Budi Arista Romadhoni | Hiskia Andika Weadcaksana
Rabu, 08 April 2026 | 16:02 WIB
Sejumlah pedagang UMKM yang hadir dalam pameran 'Jogja Food & Beverage Expo' di JEC, Rabu (8/4/2026). [Suara.com/Hiskia]
Baca 10 detik
  • Pameran Jogja Food & Beverage Expo 2026 resmi dibuka pada 8-11 April 2026 di Jogja Expo Center Yogyakarta.
  • Lonjakan harga plastik hingga 100 persen akibat gangguan pasokan global memaksa pelaku industri mencari alternatif kemasan baru.
  • Pemerintah dan GAPMMI mendukung pameran ini guna memperkuat inovasi UMKM serta mendorong pertumbuhan ekonomi kreatif daerah setempat.

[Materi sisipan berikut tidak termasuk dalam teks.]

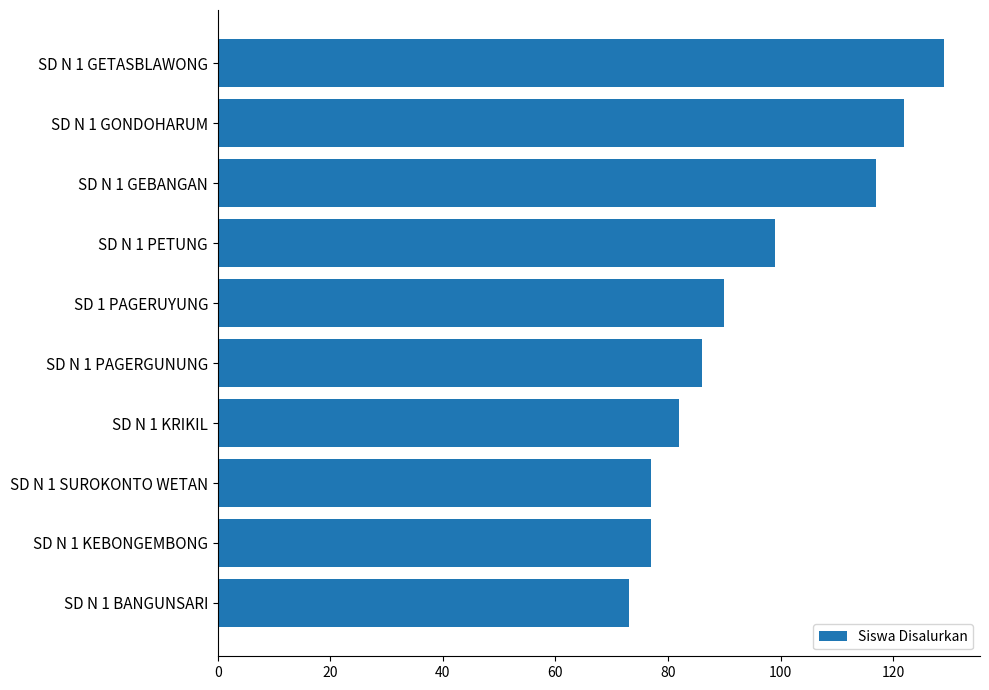

What is the label of the 5th bar from the bottom?

SD N 1 PAGERGUNUNG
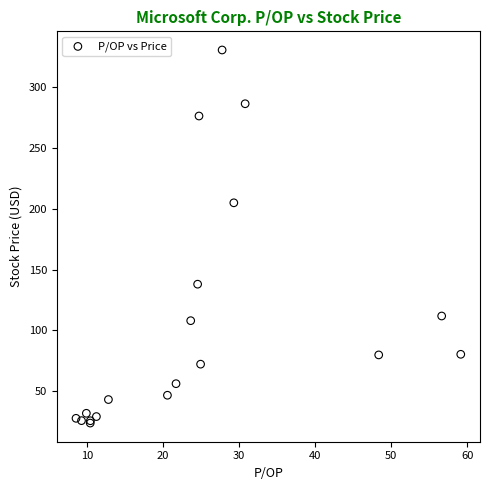

What Y value in the scatter plot is closest to 177?

205.0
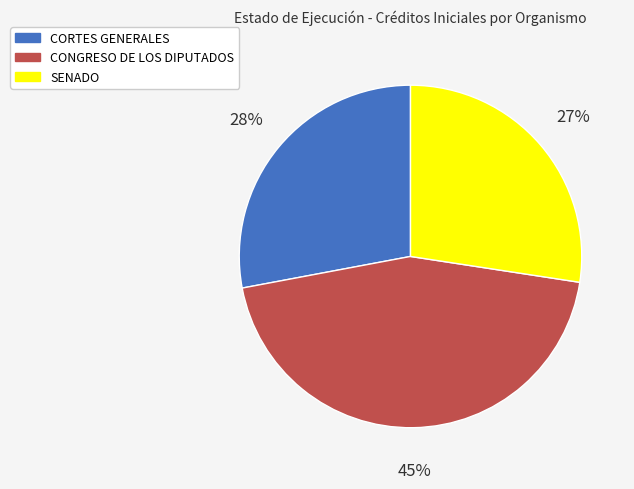

Do CORTES GENERALES and CONGRESO DE LOS DIPUTADOS together represent more than half of the pie?

Yes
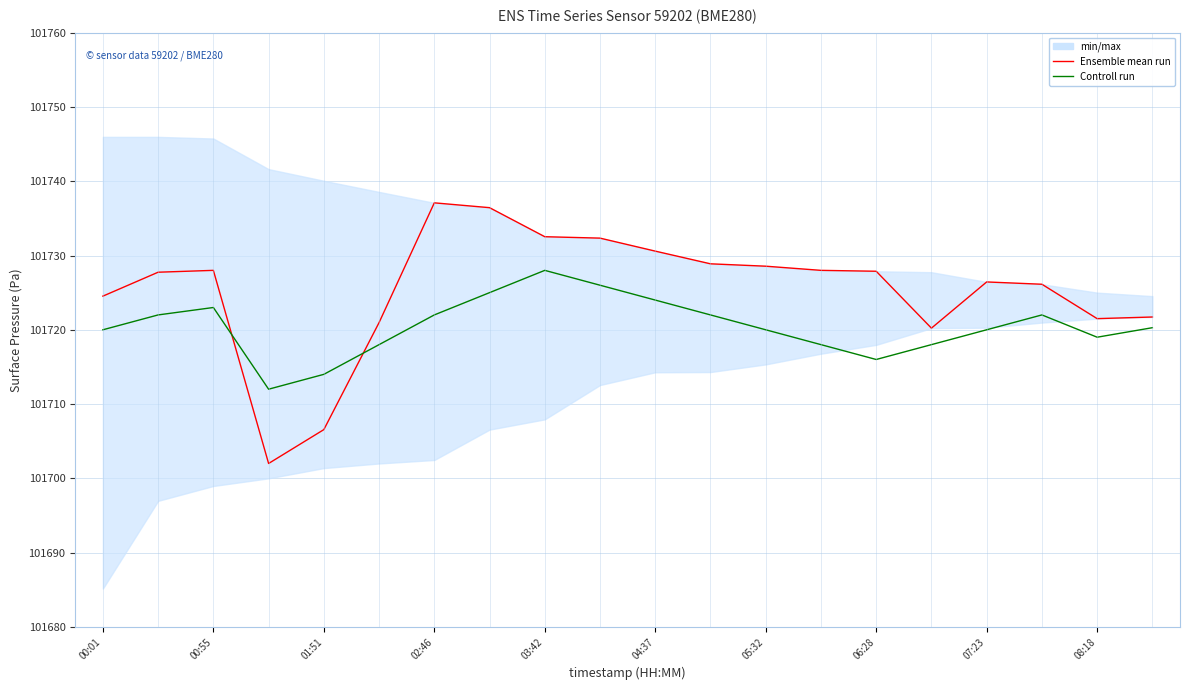

Does the chart have visible grid lines?

Yes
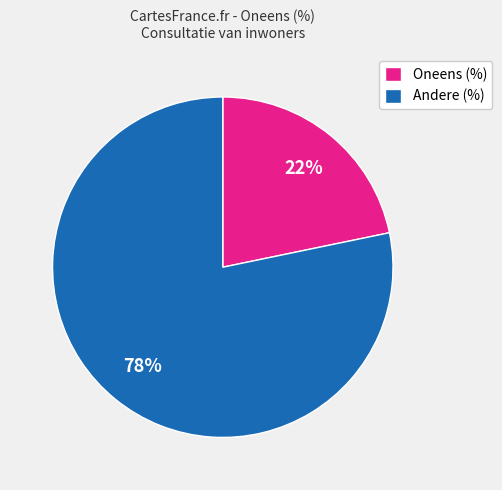

To the nearest percent, what is the average slice percentage?

50%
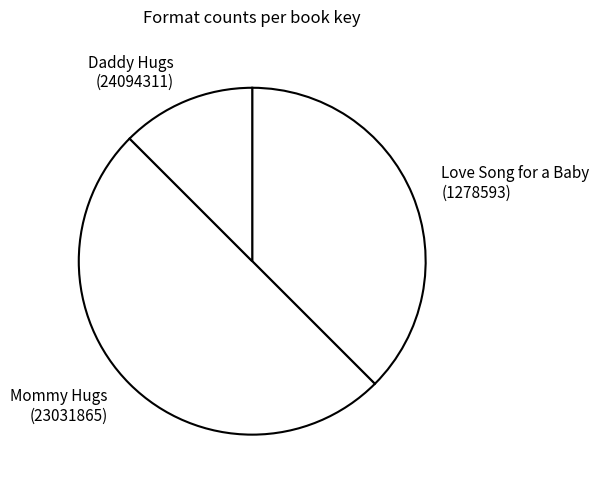

Which slice is the smallest?

Daddy Hugs (24094311)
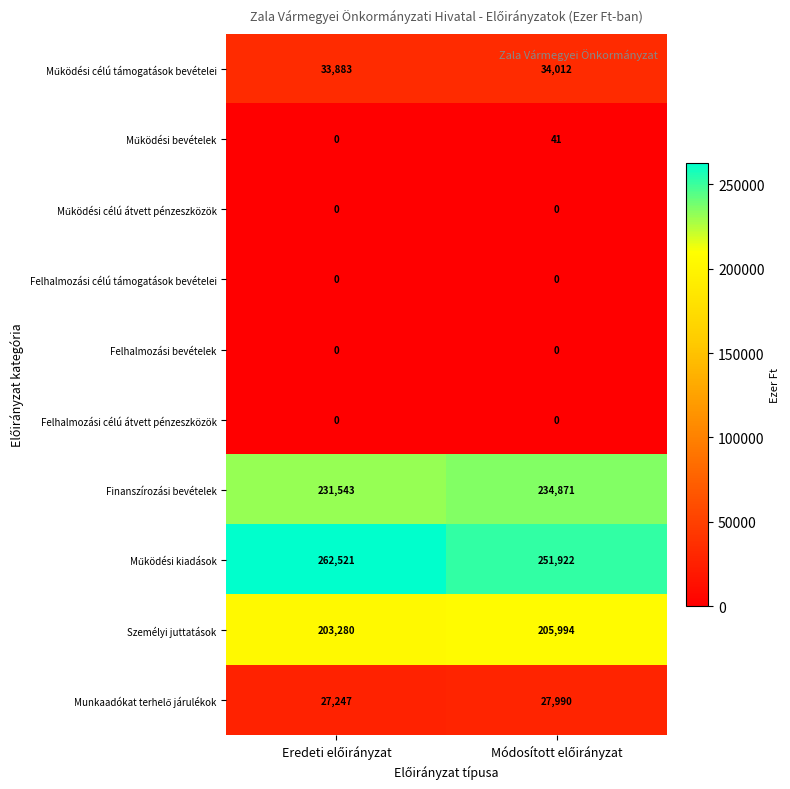

What is the difference between the maximum and minimum values in the Finanszírozási bevételek series?

3328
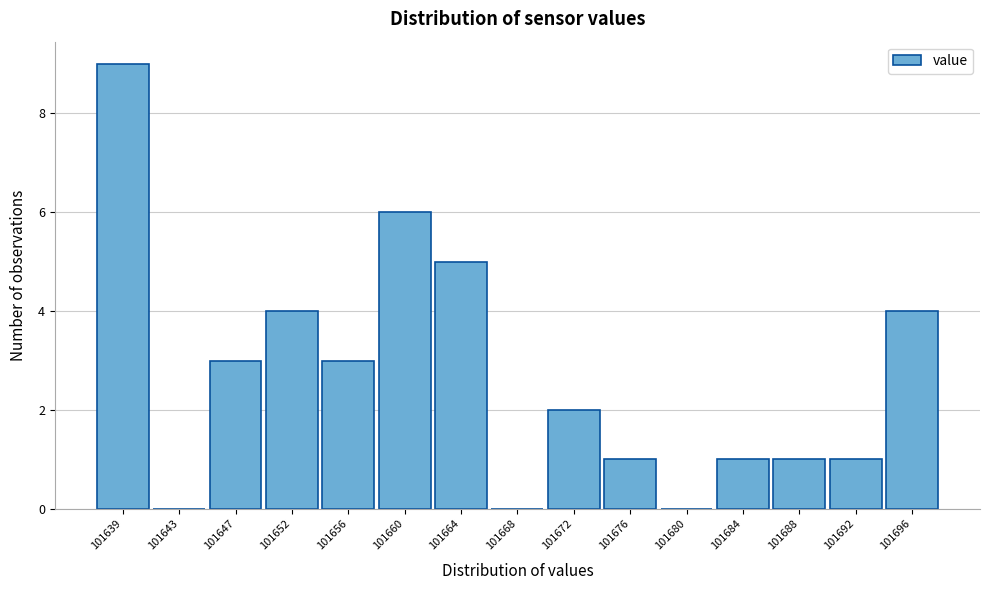

Reading right to left, extract all data points from this chart.

101696=4	101692=1	101688=1	101684=1	101680=0	101676=1	101672=2	101668=0	101664=5	101660=6	101656=3	101652=4	101647=3	101643=0	101639=9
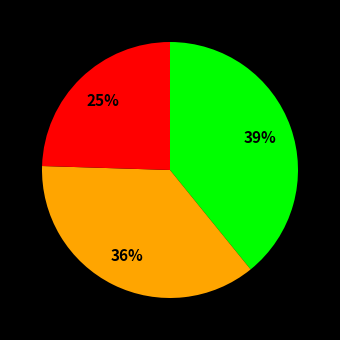

How many slices are in this pie chart?

3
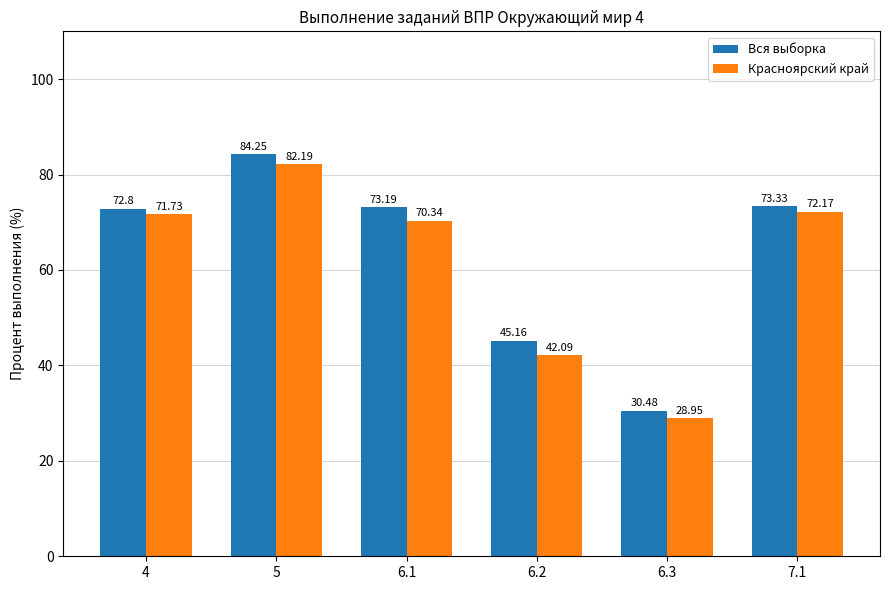

What is the label of the 4th bar from the left?

6.2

Melalui kolaborasi antara inovasi teknologi dan promosi yang efektif, pemerintah berharap produk lokal Yogyakarta mampu bertahan di tengah dinamika industri. Fokus utama saat ini adalah memastikan UMKM tetap kompetitif dengan memanfaatkan peluang pasar yang ada di dalam pameran tersebut.

"Dengan inovasi, peningkatan kualitas, serta pemanfaatan teknologi digital, saya yakin produk-produk lokal Yogyakarta mampu menjadi tuan rumah di negeri sendiri sekaligus menembus pasar global," tandasnya.

Sementara itu CEO Krista Exhibitions Group, Daud D Salim, menambahkan bahwa pameran yang digelar pada 8-11 April 2026 inj melibatkan lebih dari 110 peserta dengan target membangun ekosistem manufaktur yang terintegrasi. 

Termasuk ada pula 30 UMKM, yang terlibat dalam rangkaian program unggulan yang dirancang untuk menginspirasi serta memperkuat ekosistem industri F&B.

"Kami tidak hanya menghadirkan pameran, tetapi membangun ekosistem yang memungkinkan para pelaku industri untuk berkolaborasi, berinovasi, dan bertumbuh," kata Daud D. Salim.